## [Data items]
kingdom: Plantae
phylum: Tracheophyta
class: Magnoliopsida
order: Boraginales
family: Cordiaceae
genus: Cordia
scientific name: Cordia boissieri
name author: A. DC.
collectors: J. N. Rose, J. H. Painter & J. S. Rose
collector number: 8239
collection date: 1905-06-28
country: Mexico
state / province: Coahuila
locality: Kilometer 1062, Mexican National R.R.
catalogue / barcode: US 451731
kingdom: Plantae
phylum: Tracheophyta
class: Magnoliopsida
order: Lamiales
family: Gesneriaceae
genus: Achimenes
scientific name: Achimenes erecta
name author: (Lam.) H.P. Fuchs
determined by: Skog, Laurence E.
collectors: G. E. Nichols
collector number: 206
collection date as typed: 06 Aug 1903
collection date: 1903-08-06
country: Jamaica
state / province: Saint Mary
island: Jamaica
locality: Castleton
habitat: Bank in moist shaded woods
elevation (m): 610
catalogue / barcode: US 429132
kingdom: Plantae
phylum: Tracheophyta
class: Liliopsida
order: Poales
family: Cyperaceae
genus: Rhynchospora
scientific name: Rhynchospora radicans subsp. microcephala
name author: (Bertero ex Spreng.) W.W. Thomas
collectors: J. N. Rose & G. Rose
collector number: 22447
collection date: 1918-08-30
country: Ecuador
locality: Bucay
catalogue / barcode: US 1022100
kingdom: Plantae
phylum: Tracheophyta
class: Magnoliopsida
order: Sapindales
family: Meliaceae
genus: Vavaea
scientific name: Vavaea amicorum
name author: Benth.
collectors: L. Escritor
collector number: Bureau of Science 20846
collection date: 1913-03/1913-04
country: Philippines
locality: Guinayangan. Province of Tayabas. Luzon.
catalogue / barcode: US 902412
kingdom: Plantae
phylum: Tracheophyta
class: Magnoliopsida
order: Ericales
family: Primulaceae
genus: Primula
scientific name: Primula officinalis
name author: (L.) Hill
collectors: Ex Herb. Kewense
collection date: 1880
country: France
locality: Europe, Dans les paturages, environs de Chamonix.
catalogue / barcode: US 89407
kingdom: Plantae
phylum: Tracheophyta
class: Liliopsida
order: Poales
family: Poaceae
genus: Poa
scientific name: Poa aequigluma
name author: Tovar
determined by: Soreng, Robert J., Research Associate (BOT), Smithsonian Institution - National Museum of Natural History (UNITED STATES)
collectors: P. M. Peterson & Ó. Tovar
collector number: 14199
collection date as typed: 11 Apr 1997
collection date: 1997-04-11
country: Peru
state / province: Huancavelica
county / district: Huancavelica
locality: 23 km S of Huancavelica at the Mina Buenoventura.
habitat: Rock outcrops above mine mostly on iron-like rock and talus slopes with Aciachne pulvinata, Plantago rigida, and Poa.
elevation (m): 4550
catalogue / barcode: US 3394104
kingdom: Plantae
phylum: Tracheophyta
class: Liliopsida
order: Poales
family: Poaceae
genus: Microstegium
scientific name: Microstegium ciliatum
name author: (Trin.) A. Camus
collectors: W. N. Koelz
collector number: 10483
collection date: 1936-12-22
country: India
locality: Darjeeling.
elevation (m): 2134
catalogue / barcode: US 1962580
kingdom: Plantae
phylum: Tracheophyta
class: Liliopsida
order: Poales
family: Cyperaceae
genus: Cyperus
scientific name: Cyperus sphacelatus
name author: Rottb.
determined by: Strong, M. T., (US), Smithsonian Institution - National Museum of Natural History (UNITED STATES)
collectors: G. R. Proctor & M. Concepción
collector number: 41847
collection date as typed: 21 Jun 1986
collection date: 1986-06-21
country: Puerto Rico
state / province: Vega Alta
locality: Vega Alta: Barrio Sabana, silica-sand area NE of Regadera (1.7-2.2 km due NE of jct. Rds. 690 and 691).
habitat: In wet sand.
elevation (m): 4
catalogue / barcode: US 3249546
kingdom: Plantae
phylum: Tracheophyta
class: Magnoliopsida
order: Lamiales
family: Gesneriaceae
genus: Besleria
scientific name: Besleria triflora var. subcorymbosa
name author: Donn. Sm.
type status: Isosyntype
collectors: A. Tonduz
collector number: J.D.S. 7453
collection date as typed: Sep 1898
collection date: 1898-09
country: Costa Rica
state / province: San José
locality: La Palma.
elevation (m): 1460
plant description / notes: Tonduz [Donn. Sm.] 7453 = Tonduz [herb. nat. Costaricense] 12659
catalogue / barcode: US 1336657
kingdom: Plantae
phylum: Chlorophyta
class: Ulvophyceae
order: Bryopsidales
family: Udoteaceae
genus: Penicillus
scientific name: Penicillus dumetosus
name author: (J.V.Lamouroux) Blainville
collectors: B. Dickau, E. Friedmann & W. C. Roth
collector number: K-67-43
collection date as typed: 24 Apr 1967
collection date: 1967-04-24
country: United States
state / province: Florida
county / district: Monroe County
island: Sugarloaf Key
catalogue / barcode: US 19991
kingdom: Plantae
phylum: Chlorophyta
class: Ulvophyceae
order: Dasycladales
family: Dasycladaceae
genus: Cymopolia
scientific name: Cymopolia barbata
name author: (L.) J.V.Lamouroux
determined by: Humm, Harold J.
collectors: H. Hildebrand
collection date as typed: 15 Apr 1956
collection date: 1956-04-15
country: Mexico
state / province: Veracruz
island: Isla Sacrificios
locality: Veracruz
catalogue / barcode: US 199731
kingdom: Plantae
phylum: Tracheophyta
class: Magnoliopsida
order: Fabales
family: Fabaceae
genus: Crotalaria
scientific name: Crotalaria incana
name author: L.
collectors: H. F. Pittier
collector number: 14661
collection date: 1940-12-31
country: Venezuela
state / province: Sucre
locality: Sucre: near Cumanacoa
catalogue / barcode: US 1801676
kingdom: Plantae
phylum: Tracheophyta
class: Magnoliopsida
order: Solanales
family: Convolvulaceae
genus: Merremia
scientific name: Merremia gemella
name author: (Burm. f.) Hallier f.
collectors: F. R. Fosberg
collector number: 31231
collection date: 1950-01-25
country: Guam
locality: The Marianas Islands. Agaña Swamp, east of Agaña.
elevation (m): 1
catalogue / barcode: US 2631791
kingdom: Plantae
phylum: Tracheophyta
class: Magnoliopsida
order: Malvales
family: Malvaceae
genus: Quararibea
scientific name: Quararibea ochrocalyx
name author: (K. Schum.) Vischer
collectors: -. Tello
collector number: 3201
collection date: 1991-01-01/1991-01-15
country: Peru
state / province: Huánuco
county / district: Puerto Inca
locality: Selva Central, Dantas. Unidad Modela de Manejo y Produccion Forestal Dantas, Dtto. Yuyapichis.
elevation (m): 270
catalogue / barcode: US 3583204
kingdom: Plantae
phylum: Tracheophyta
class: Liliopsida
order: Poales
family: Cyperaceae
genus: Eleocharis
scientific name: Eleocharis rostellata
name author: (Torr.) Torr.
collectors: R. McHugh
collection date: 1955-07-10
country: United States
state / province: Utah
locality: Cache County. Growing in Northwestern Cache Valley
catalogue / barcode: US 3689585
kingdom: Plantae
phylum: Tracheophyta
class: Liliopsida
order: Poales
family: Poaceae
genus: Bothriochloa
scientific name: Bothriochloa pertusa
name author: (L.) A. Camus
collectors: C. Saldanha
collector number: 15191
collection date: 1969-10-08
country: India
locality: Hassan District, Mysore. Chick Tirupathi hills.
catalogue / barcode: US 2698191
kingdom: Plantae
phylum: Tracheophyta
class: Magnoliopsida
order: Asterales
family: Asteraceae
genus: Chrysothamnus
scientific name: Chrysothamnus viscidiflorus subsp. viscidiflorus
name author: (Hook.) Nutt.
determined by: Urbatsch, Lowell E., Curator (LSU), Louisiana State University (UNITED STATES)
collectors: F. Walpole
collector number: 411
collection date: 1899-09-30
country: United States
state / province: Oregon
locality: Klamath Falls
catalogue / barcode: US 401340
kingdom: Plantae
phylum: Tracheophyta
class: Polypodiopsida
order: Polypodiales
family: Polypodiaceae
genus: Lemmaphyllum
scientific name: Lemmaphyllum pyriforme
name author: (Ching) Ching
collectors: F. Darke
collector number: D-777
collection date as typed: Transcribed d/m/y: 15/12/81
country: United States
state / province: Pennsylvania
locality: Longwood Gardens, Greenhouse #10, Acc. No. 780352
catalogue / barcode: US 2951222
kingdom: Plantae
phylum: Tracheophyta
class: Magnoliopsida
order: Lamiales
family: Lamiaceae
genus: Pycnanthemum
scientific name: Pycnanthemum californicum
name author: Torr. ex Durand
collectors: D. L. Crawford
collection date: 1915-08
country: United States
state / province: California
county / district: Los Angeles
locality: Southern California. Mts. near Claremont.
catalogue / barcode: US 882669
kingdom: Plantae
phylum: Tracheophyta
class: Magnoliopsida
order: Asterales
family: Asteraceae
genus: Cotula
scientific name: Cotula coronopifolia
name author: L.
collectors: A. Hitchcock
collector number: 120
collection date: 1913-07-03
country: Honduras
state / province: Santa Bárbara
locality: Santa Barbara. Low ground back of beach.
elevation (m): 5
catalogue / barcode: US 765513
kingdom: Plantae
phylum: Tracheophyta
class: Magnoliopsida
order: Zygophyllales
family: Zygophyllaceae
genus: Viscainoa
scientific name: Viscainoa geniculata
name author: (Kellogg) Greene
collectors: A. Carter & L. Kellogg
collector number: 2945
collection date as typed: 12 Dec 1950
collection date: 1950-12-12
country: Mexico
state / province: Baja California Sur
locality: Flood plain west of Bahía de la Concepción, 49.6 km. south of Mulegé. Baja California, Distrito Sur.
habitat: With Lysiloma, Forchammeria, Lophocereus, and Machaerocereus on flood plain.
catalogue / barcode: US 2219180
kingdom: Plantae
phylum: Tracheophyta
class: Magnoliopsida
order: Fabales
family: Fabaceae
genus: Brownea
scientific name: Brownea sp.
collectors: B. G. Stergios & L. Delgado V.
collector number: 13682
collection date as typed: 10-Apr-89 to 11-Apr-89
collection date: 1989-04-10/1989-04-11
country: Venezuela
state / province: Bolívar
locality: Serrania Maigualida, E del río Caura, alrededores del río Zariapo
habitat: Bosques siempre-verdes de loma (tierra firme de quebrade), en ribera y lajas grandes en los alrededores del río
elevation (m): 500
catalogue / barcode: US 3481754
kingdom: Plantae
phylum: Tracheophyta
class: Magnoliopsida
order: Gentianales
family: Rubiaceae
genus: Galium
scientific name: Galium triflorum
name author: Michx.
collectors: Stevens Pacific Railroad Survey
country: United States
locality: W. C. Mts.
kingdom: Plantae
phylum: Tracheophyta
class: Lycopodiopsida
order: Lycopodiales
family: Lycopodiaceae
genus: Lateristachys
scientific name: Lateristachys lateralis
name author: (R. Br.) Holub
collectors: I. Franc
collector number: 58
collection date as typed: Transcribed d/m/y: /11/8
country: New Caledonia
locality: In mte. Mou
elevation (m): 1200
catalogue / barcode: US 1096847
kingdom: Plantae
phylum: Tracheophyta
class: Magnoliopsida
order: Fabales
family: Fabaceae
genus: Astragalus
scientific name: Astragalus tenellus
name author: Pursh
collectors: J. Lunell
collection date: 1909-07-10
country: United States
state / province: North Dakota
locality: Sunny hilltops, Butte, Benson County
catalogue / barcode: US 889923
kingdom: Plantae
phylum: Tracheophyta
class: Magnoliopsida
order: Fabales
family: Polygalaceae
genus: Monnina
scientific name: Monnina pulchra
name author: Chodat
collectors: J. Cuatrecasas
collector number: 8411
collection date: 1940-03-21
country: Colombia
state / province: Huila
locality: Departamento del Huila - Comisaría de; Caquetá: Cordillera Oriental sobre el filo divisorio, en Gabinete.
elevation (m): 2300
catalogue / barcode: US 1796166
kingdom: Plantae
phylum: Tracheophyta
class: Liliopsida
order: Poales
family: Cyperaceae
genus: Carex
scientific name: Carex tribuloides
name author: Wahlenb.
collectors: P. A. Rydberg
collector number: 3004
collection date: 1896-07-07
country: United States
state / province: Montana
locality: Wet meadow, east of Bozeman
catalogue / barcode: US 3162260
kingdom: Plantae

## [Task to carry out]
Rewrite the part that opens with the line containing "catalogue / barcode: US 2698191" and closes with the line containing "collectors: D. L. Crawford", putting "place" wherever "locality" appears and leaving everything else unchanged.

## [Result of this task]
catalogue / barcode: US 2698191
kingdom: Plantae
phylum: Tracheophyta
class: Magnoliopsida
order: Asterales
family: Asteraceae
genus: Chrysothamnus
scientific name: Chrysothamnus viscidiflorus subsp. viscidiflorus
name author: (Hook.) Nutt.
determined by: Urbatsch, Lowell E., Curator (LSU), Louisiana State University (UNITED STATES)
collectors: F. Walpole
collector number: 411
collection date: 1899-09-30
country: United States
state / province: Oregon
place: Klamath Falls
catalogue / barcode: US 401340
kingdom: Plantae
phylum: Tracheophyta
class: Polypodiopsida
order: Polypodiales
family: Polypodiaceae
genus: Lemmaphyllum
scientific name: Lemmaphyllum pyriforme
name author: (Ching) Ching
collectors: F. Darke
collector number: D-777
collection date as typed: Transcribed d/m/y: 15/12/81
country: United States
state / province: Pennsylvania
place: Longwood Gardens, Greenhouse #10, Acc. No. 780352
catalogue / barcode: US 2951222
kingdom: Plantae
phylum: Tracheophyta
class: Magnoliopsida
order: Lamiales
family: Lamiaceae
genus: Pycnanthemum
scientific name: Pycnanthemum californicum
name author: Torr. ex Durand
collectors: D. L. Crawford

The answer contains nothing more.